EU gibt London weitere zehn Tage für Zugeständnisse beim Brexit

24.11.2017 18:35

Die EU sieht Bewegung bei den bislang sehr zähen Verhandlungen über
den geplanten Austritt Großbritanniens. Von außen ist der Fortschritt
allerdings sehr schwer zu erkennen.

Brüssel (dpa) - Die Europäische Union gibt Großbritannien weitere
zehn Tage Zeit für Zugeständnisse beim Brexit. Der Start der zweiten
Verhandlungsphase Mitte Dezember sei immer noch möglich, erklärte
EU-Ratspräsident Donald Tusk nach einem langen Gespräch mit der
britischen Premierministerin Theresa May am Freitagabend auf Twitter.
«Aber immer noch eine riesige Herausforderung», so Tusk. May sagte,
es gebe Fortschritte, nannte aber keine Details.

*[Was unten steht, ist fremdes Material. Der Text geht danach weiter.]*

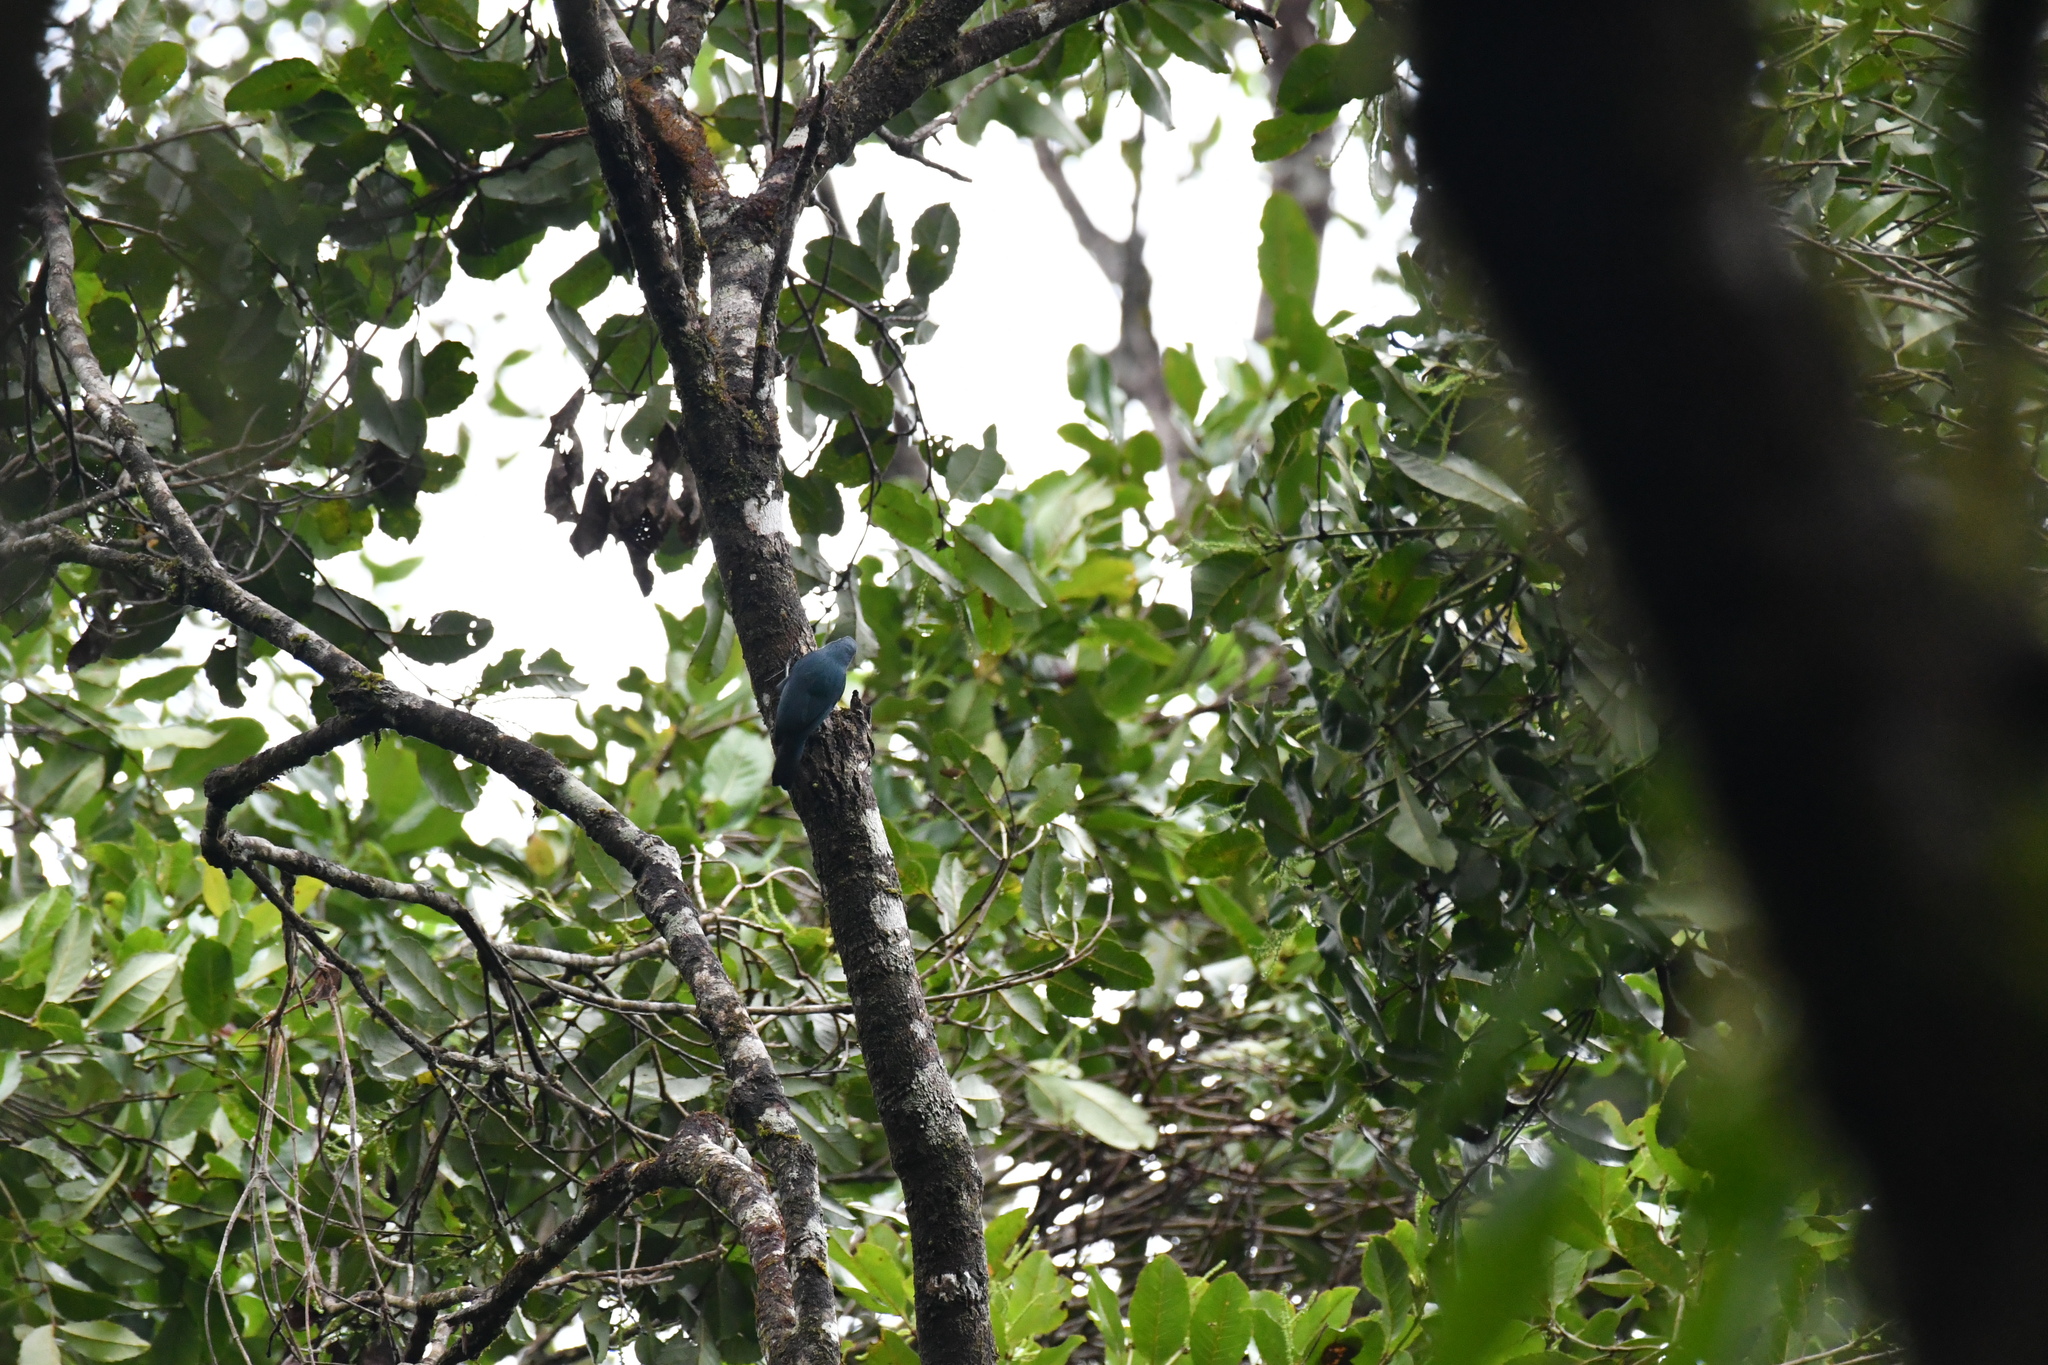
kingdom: Animalia
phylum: Chordata
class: Aves
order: Passeriformes
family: Vangidae
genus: Hypositta
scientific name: Hypositta corallirostris
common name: Nuthatch vanga
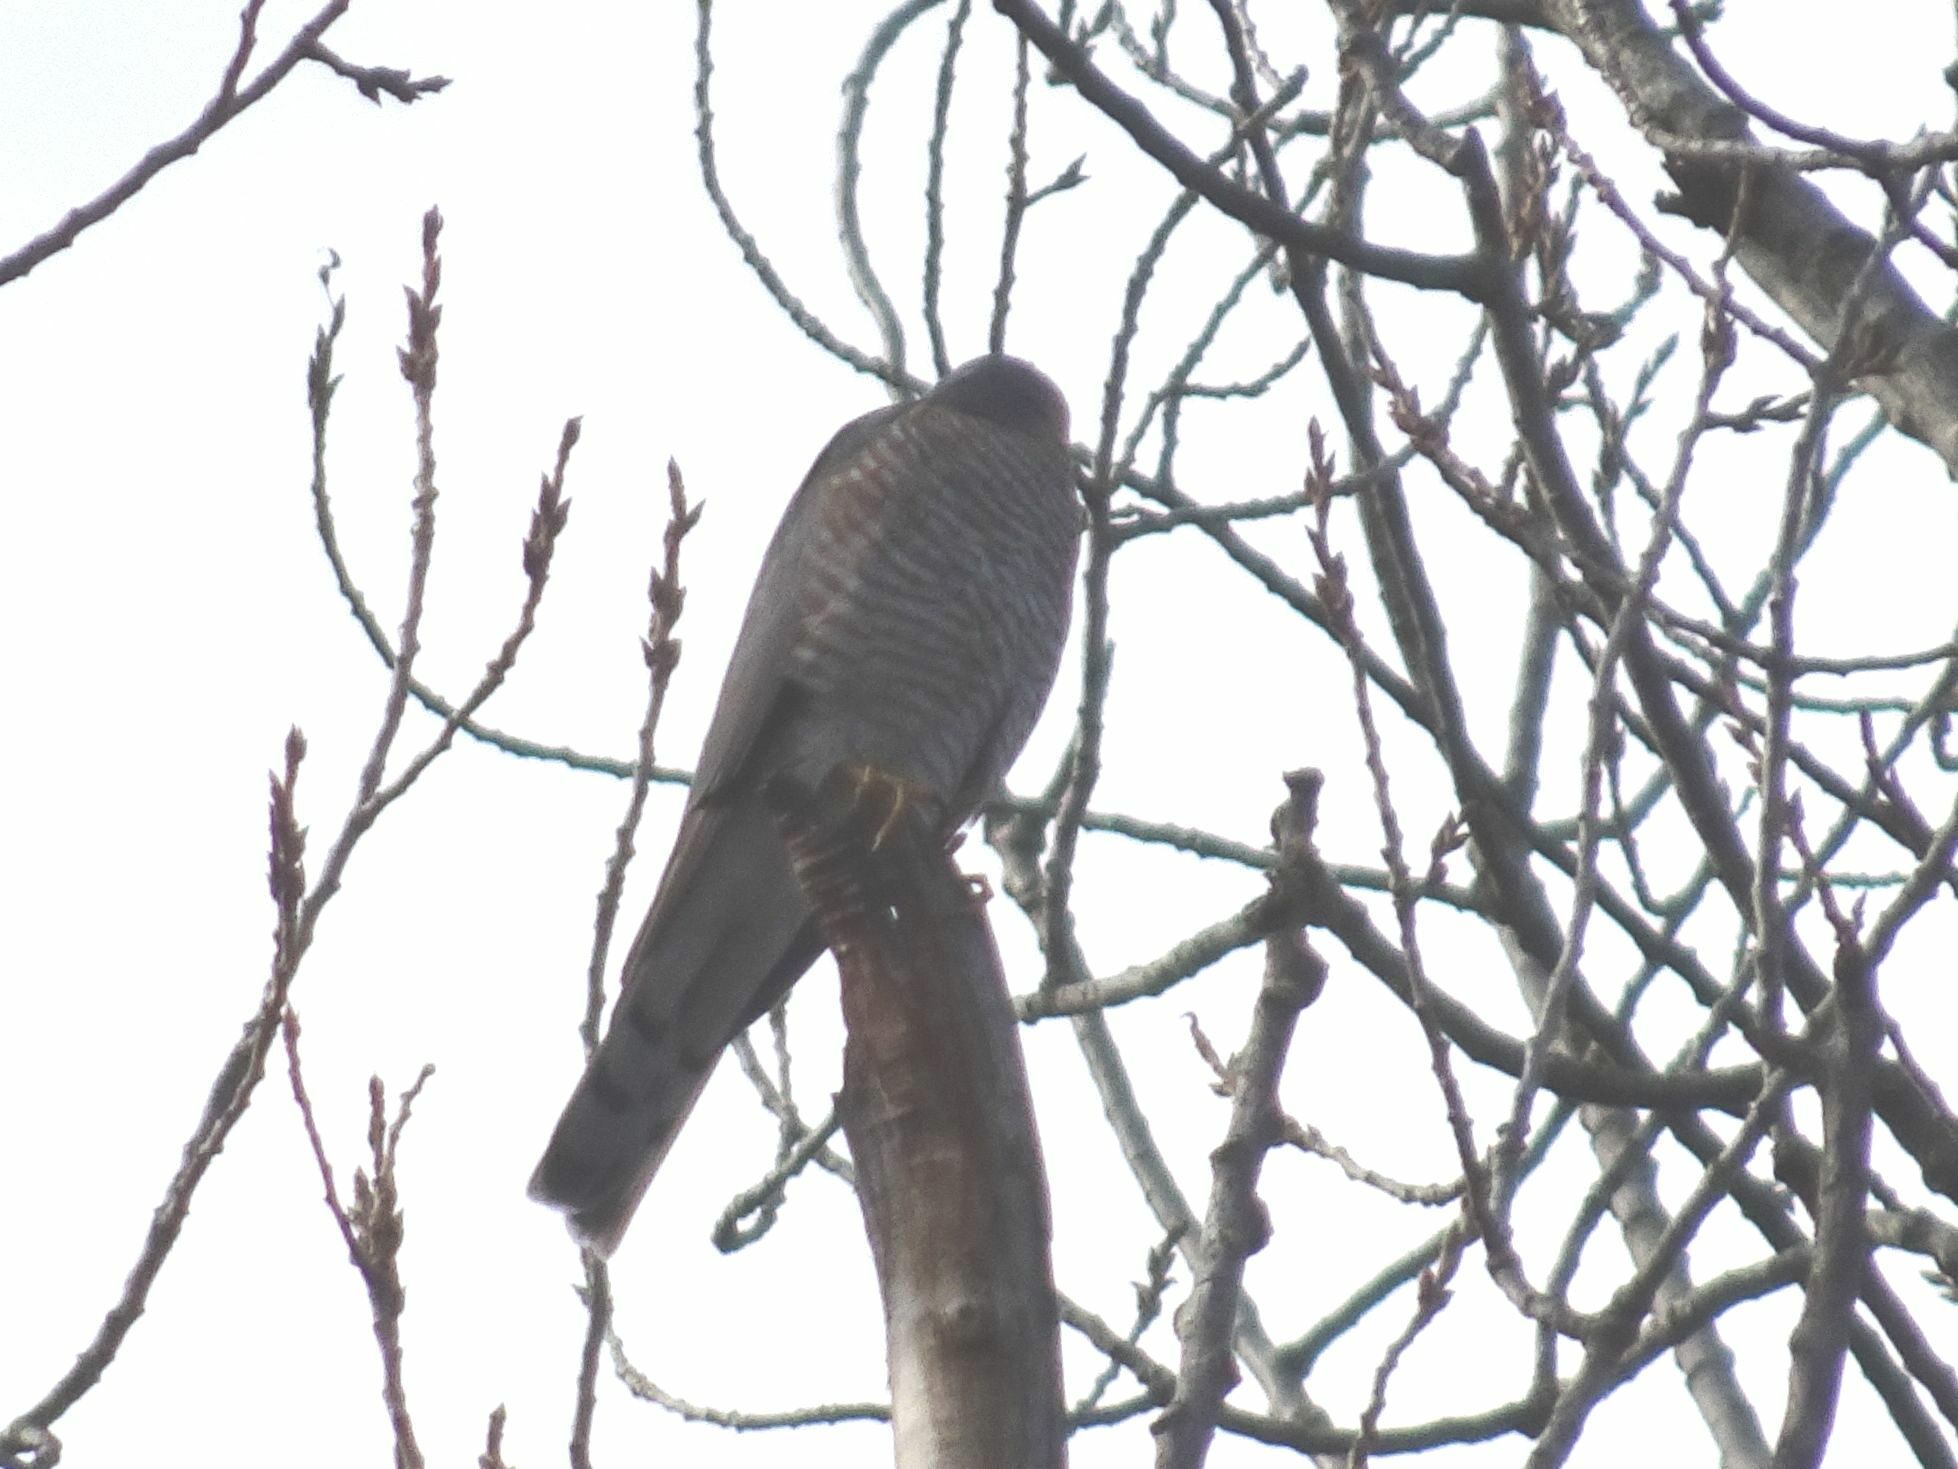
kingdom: Animalia
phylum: Chordata
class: Aves
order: Accipitriformes
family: Accipitridae
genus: Accipiter
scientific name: Accipiter nisus
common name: Eurasian sparrowhawk
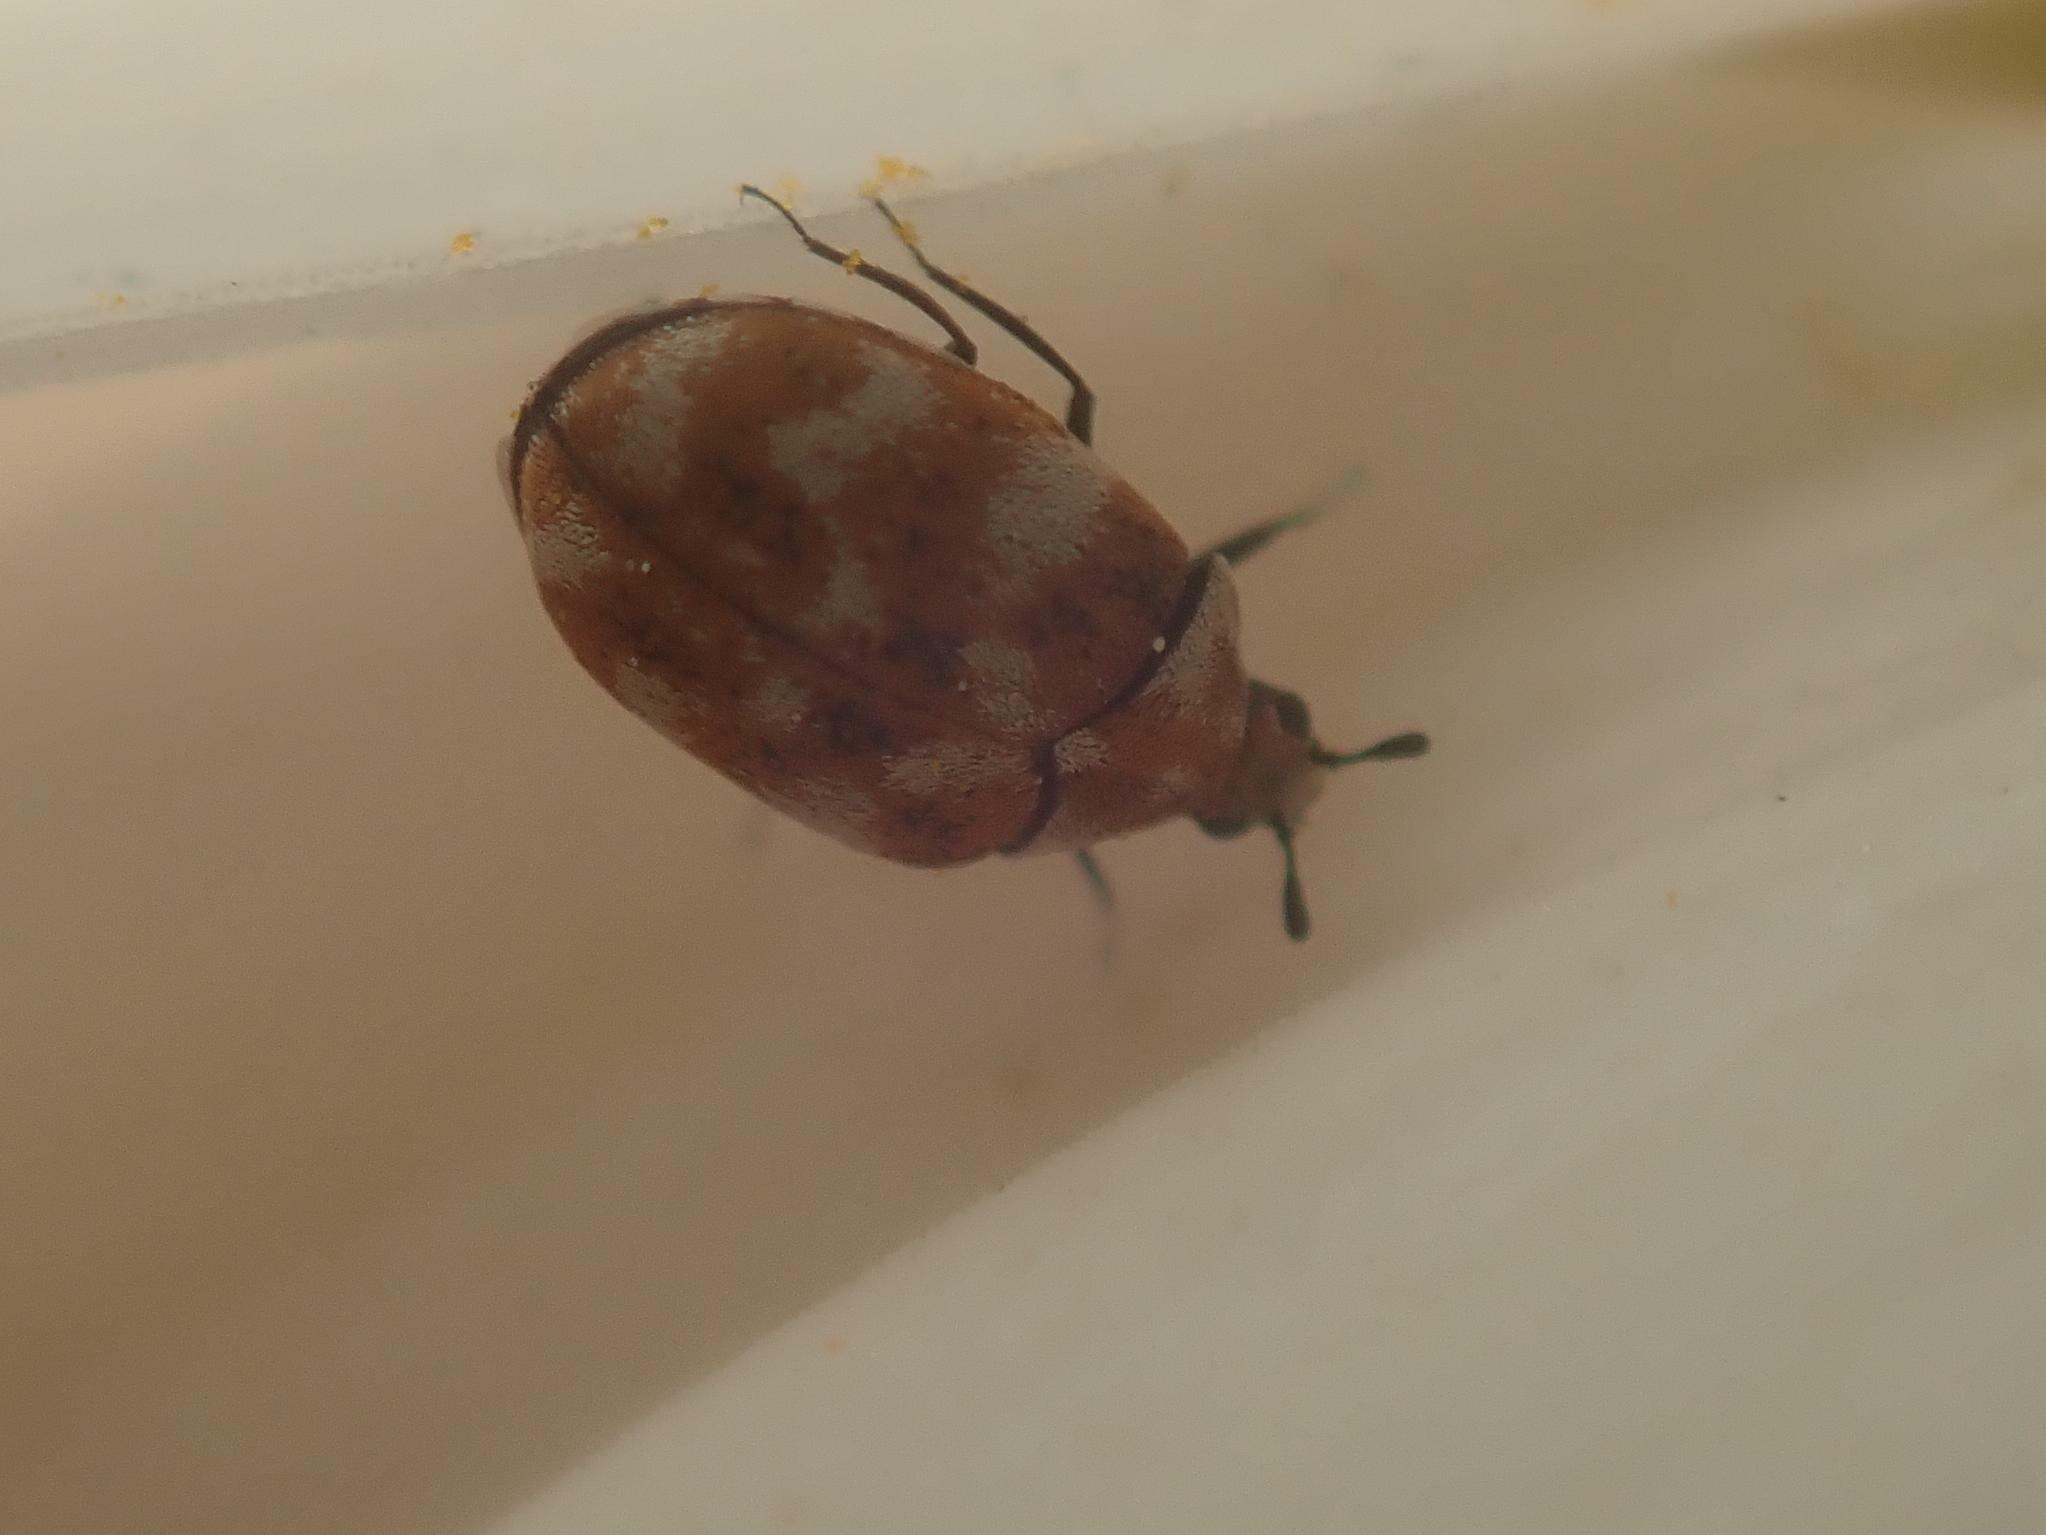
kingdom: Animalia
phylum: Arthropoda
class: Insecta
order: Coleoptera
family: Dermestidae
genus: Anthrenus
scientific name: Anthrenus verbasci
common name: Varied carpet beetle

Am 4. Dezember - also in zehn Tagen - will EU-Kommissionspräsident
Jean-Claude Juncker mit May Bilanz der bisherigen Verhandlungen
ziehen. Juncker sagte am Freitag, es gebe Bewegung: «In welche
Richtung weiß ich nicht, aber ich hoffe, in die gute Richtung.» Am 4.
Dezember «werden wir sehen, ob es ausreichenden Fortschritt gibt.»

Großbritannien will die EU 2019 verlassen. Seit fünf Monaten wird
über die Bedingungen verhandelt. Die EU hatte Großbritannien für neue

Angebote ursprünglich eine zweiwöchige Frist gesetzt, die am Freitag
ablief. Nun hat May bis übernächste Woche Zeit.

Die EU fordert, dass Großbritannien alle finanziellen Verpflichtungen
aus der Zeit der EU-Mitgliedschaft erfüllt. Die Schlussrechnung wird
inoffiziell auf 60 bis 100 Milliarden Euro taxiert. Irland verlangt
zudem Garantien, dass keine feste Grenze zum britischen Nordirland
errichtet wird. Dritter Punkt sind die Rechte der rund 3,2 Millionen
EU-Bürger in Großbritannien und der 1,2 Millionen Briten auf dem
Kontinent nach dem Brexit.

Stellt die EU bei ihrem Gipfel Mitte Dezember «ausreichenden
Fortschritt» bei allen drei zentralen Trennungsfragen fest, können
die Verhandlungen über die künftigen Beziehungen beginnen. Es gebe
noch offene Punkte bei allen Themen, sagte May nach ihrem Gespräch
mit Tusk. «Aber es herrschte eine sehr positive Atmosphäre in den
Gesprächen und ein echtes Gefühl, dass wir zusammen voranschreiten
wollen.»

In den vergangenen Tagen war in britischen Medien spekuliert worden,
dass May ihr finanzielles Angebot an die EU auf 40 Milliarden Pfund
erhöhen will. Auf Nachfrage sagte sie dazu aber nichts Konkretes.
Auch mögliche Lösungen zur Vermeidung einer Grenze in Irland nannte
sie nicht. Man teile das Ziel, dass Menschen und Waren wie jetzt die
Grenze überqueren und keine neue Barrieren errichtet werden sollten.
Beide Seiten blieben dazu im Gespräch, sagte die Regierungschefin.
Tusk stellte in seinem Tweet klar, dass Großbritannien sich auch bei
der Irland-Frage bewegen müsse.

In Irland entspinnt sich derweil eine Regierungskrise, die zu
Neuwahlen führen und Auswirkungen auf die Brexit-Verhandlungen haben
könnte. Die konservative Partei Fianna Fáil kündigte ein
Misstrauensvotum gegen die stellvertretende Ministerpräsidentin
Frances Fitzgerald für kommende Woche an. Ministerpräsident Leo
Varadkar, dessen Minderheitsregierung von der Fianna-Fáil-Partei
unterstützt wird, zeigte sich erbost. Auch Außenminister Simon
Coveney sagte: «Irland kann eine Neuwahl jetzt nicht gebrauchen.»